Steve Harley

& Cockney Rebel

"Quality of Mercy" Album Review from Birmingham 101 Gig Guide

"It’s 26 years since Harley last used the name of the band with whom he enjoyed his biggest chart successes in Make Me Smile, Judy Teen and Mr Soft and recorded five albums, however to mark the 30 anniversary of Smile he’s dubbed his touring band Cockney Rebel Mark III and even recorded a new album, The Quality of Mercy, his first since 2000’s Yes You Can.

He’s in fine voice, at times sounding not unlike a cross between Sting, Gerry Rafferty and (on the superb The Coast of Amalfi) Chris De Burgh, and this is easily the best thing he’s done in years. Co-penned by ex Rebel Jim Cregan, opening track The Last Goodbye shows his ability to pen classic, radio friendly quality pop hasn’t dimmed with the years, a fact ably reiterated by the chorus friendly tumbling folksy Saturday Night At The Fair and the 60s sounding No Rain On This Parade.

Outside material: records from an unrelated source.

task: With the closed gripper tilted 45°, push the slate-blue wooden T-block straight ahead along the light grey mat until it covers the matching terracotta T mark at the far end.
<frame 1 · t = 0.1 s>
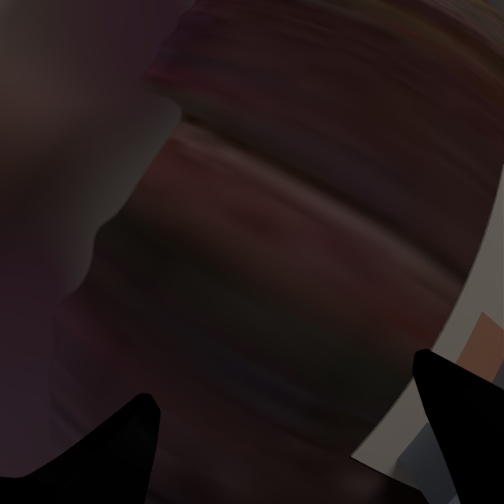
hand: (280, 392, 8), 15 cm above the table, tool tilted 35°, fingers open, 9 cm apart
t block: (486, 421, 17), resting on t mat
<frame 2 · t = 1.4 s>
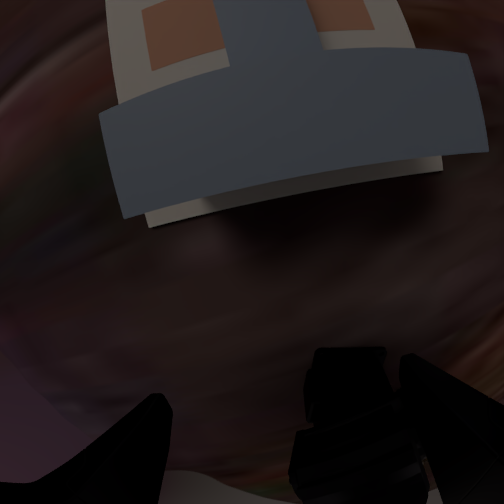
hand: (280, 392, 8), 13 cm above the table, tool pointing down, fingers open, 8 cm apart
t block: (272, 63, 16), resting on t mat
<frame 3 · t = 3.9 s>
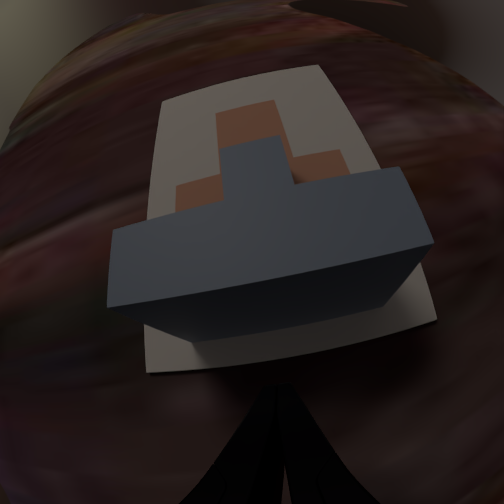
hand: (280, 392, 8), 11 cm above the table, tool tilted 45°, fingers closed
t mat: (257, 168, 27), on the table
t block: (271, 239, 23), resting on t mat
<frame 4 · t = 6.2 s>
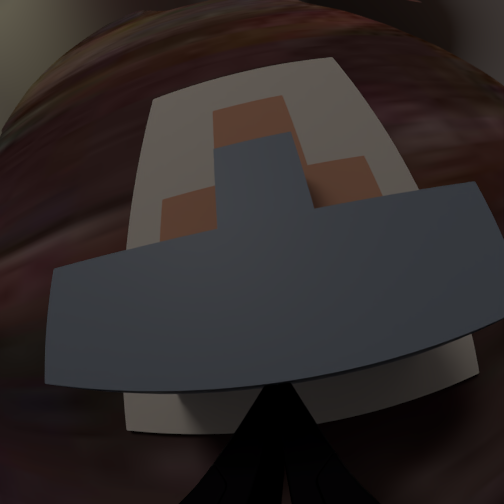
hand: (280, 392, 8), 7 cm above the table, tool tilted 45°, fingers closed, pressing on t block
t mat: (262, 178, 22), on the table
t block: (278, 266, 18), resting on t mat, touching gripper
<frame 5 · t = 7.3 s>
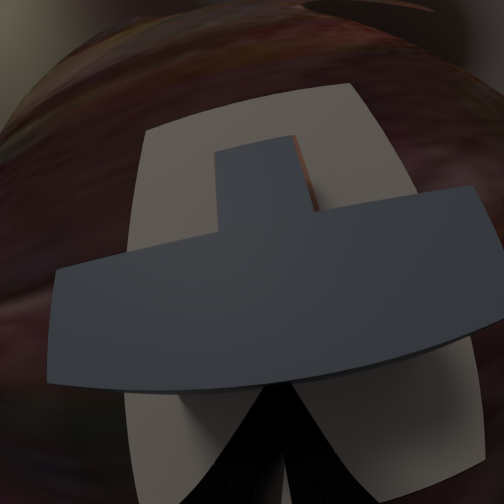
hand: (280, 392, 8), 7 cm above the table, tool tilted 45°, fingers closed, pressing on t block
t mat: (274, 251, 19), on the table
t block: (278, 268, 18), resting on t mat, touching gripper
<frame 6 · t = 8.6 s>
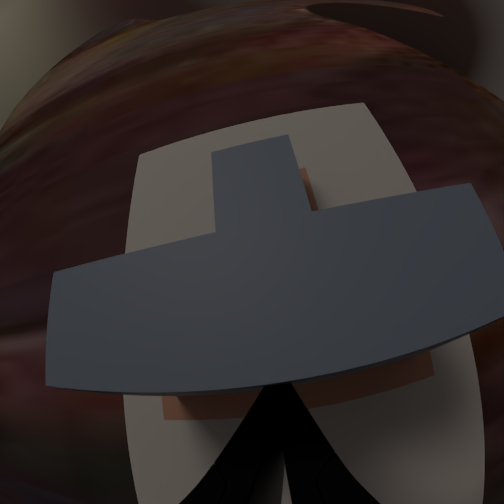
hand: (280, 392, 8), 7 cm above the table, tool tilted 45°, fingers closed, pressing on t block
t mat: (283, 310, 17), on the table
t block: (276, 268, 18), resting on t mat, touching gripper
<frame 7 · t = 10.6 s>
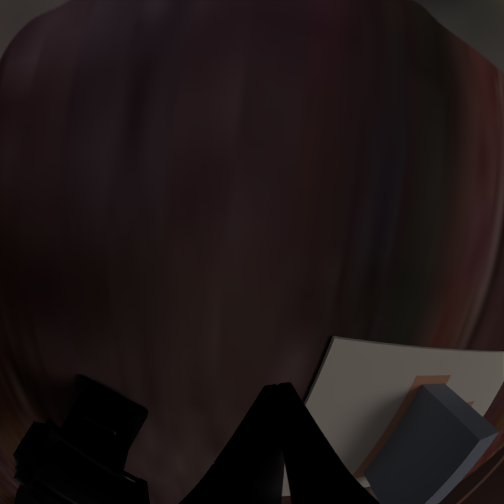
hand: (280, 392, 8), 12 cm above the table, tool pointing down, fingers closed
t mat: (416, 428, 26), on the table
t block: (430, 428, 26), resting on t mat
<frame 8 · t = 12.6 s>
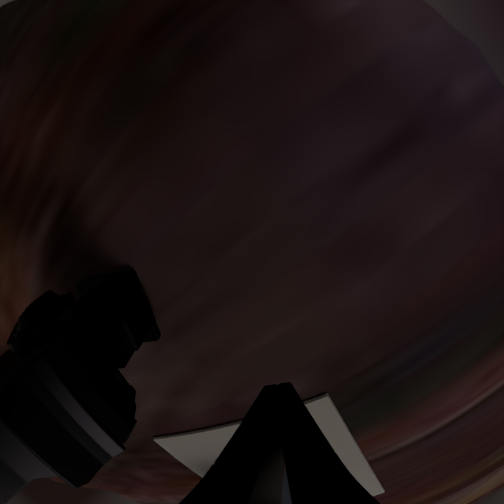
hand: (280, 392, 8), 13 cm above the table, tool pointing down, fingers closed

But if the uptempo material shines, the slower songs positively glow. A father’s hymn of love to their child, Journey’s End (A Father’s Promise) mines a seam of Celtic folk influence, the God searching Save Me (From My Self) with its keening pedal steel and the closing plea for enduring love A Friend For Life are all stand-outs, but the centerpiece surely has to be The Last Feast, a seven minute throaty slow blues-rock burner that (referencing Phantom of the Opera) again finds Harley confronting God as he addresses the fear of mortality.

Giving it the full works after a spate of solo acoustic dates, no doubt fan demands will mean much of the set focus is on past favourites (hopefully Sebastian included), but there’s material here that will stand the test of time just as strongly."